The FCOMIP instruction is similar to FCOMI but also pops the register stack following the comparison operation. To pop the register stack, the processor marks the ST(0) register as empty and increments the stack pointer (TOP) by 1.

src1 src2 32-bit 64-bit description
st(0) st(i) X X  
class pycca.asm.instructions.fdiv(*args)[source]

Divides the destination operand by the source operand and stores the result in the destination location. The destination operand (dividend) is always in an FPU register; the source operand (divisor) can be a register or a memory location. Source operands in memory can be in single-precision or double-precision floating-point format.

dst src 32-bit 64-bit description
st(j) st(i) X X dst /= src (at least one operand must be st(0))
class pycca.asm.instructions.fdivp(*args)[source]

The FDIVP instructions are similar to FDIV but perform the additional operation of popping the FPU register stack after storing the result. To pop the register stack, the processor marks the ST(0) register as empty and increments the stack pointer (TOP) by 1.

dst src 32-bit 64-bit description
st(i) st(0) X X X X dst /= st(0), pop st(0) from FP stack st(1) /= st(0), pop st(0) from FP stack
class pycca.asm.instructions.fiadd(src)[source]

The FIADD instructions are similar to FADD, but convert an integer source operand to double extended-precision floating-point format before performing the addition.

src 32-bit 64-bit description
m32 X X ST(0) += src
m64 X X  
class pycca.asm.instructions.fidiv(src)[source]

Divides the destination operand by the source operand and stores the result in the destination location. The destination operand (dividend) is always in an FPU register; the source operand (divisor) can be a register or a memory location. Source operands in memory can be in word or doubleword integer format.

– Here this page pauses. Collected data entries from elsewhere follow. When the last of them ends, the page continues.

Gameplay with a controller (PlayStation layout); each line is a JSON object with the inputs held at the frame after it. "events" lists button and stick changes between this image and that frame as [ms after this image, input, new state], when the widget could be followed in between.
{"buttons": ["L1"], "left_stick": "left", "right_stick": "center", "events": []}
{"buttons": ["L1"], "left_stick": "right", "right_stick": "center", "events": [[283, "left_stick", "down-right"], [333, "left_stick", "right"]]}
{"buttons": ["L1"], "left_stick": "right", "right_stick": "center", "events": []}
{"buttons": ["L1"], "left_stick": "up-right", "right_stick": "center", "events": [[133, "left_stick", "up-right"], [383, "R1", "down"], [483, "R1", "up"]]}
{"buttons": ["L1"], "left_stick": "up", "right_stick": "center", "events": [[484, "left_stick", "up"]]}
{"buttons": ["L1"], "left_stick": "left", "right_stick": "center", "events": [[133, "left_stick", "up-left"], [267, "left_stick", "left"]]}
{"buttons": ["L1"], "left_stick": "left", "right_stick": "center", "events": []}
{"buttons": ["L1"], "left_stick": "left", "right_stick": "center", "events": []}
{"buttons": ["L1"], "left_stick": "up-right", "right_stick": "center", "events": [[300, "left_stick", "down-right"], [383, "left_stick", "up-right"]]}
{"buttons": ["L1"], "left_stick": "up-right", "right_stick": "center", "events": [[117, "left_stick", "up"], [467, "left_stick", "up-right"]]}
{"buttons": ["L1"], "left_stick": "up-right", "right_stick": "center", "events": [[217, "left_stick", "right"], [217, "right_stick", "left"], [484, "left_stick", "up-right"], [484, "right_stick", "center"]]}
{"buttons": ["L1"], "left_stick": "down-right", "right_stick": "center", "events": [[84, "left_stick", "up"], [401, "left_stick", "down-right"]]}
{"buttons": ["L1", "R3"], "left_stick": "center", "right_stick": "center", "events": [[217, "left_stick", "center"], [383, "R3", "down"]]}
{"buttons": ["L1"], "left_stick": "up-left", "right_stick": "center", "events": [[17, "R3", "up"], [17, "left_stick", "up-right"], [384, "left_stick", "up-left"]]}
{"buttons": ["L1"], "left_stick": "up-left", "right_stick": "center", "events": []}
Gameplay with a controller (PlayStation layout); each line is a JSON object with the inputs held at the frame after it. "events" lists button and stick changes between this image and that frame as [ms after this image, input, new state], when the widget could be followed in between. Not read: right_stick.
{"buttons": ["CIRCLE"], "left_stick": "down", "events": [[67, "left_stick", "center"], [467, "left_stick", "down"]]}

src 32-bit 64-bit description
m32 X X ST(0) /= src
m64 X X  
class pycca.asm.instructions.fild(src)[source]

Converts the signed-integer source operand into double extended-precision floating-point format and pushes the value onto the FPU register stack.

The source operand can be a word, doubleword, or quadword integer. It is loaded without rounding errors. The sign of the source operand is preserved.

src 32-bit 64-bit description
m16 X X Push 16 bit int at src onto FPU stack
m32 X X Push 32 bit int at src onto FPU stack
m64 X X Push 64 bit int at src onto FPU stack
class pycca.asm.instructions.fimul(src)[source]

Multiplies the destination and source operands and stores the product in the destination location. The destination operand is always an FPU data register; the source operand can be an FPU data register or a memory location. Source operands in memory can be in word or doubleword integer format.

src 32-bit 64-bit description
m32 X X ST(0) *= src
m64 X X  
class pycca.asm.instructions.fist(dst)[source]

The FIST instruction converts the value in the ST(0) register to a signed integer and stores the result in the destination operand.

Values can be stored in word or doubleword integer format. The destination operand specifies the address where the first byte of the destination value is to be stored.

dst 32-bit 64-bit description
m16 X X Store ST(0) to 16 bit signed int at dst
m32 X X Store ST(0) to 32 bit signed int at dst
class pycca.asm.instructions.fistp(src)[source]

The FISTP instruction performs the same operation as the FIST instruction and then pops the register stack.

To pop the register stack, the processor marks the ST(0) register as empty and increments the stack pointer (TOP) by 1. The FISTP instruction also stores values in quadword integer format.

dst 32-bit 64-bit description
m16 X X Store ST(0) to 16 bit signed int at dst
m32 X X Store ST(0) to 32 bit signed int at dst
m64 X X Store ST(0) to 64 bit signed int at dst
class pycca.asm.instructions.fisub(src)[source]

Subtracts the source operand from the destination operand and stores the difference in the destination location. The destination operand is always an FPU data register; the source operand can be a register or a memory location. Source operands in memory can be in word or doubleword integer format.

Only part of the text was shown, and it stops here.